▶ **WHAT THE EXERCISE ASKS**: Give back, word for word, the lines in the listing below from the one holding "アルティメットチャージ：TPメダル5枚" down to the one holding "o prostych formach i wyraźnej, uporządkowanej", both ends included.

——

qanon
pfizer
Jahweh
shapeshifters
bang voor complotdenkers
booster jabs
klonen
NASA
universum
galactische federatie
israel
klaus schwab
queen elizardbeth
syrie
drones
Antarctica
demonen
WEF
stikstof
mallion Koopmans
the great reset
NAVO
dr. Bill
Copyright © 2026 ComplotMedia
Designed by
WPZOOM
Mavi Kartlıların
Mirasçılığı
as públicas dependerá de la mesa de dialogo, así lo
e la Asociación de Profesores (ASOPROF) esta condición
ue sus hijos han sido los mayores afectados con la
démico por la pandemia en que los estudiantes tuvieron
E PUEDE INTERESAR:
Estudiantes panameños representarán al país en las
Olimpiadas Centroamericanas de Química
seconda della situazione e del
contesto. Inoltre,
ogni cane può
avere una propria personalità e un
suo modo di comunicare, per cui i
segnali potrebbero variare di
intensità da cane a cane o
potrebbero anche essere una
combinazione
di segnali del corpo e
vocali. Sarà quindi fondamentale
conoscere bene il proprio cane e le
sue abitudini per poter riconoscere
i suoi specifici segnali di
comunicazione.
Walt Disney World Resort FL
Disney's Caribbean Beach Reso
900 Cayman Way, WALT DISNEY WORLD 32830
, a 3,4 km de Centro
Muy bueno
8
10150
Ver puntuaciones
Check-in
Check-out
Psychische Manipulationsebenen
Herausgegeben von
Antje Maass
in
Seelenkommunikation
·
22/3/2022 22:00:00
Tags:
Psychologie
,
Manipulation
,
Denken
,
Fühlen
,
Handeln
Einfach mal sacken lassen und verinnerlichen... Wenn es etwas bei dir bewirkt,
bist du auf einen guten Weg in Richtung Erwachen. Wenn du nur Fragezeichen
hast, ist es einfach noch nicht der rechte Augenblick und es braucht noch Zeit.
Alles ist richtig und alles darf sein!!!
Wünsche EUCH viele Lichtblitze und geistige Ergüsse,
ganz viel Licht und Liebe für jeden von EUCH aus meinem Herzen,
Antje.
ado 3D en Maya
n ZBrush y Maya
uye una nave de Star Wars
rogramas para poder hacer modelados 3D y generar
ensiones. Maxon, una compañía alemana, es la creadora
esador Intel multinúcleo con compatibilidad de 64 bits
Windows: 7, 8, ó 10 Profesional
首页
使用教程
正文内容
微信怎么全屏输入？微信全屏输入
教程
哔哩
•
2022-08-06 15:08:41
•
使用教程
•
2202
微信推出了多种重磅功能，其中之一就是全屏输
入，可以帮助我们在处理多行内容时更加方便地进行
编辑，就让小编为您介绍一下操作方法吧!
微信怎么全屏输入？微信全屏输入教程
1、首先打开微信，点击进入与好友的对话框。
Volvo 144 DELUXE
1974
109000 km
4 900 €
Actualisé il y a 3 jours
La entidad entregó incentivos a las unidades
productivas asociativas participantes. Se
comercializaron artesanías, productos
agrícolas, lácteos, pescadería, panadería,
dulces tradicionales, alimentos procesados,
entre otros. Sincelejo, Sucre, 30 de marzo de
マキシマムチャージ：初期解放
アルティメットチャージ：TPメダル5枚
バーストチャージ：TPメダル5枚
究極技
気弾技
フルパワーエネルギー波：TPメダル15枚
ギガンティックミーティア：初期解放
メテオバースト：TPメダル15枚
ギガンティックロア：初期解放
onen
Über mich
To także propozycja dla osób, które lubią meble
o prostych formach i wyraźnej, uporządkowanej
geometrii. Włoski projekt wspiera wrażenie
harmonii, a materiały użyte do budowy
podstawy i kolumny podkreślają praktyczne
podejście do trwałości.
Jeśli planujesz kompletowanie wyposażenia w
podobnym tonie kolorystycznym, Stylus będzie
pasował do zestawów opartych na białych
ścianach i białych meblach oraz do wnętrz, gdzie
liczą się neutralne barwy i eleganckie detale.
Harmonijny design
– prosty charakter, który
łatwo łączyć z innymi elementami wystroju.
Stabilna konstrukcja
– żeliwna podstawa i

——

▶ **YOUR RESPONSE**:
アルティメットチャージ：TPメダル5枚
バーストチャージ：TPメダル5枚
究極技
気弾技
フルパワーエネルギー波：TPメダル15枚
ギガンティックミーティア：初期解放
メテオバースト：TPメダル15枚
ギガンティックロア：初期解放
onen
Über mich
To także propozycja dla osób, które lubią meble
o prostych formach i wyraźnej, uporządkowanej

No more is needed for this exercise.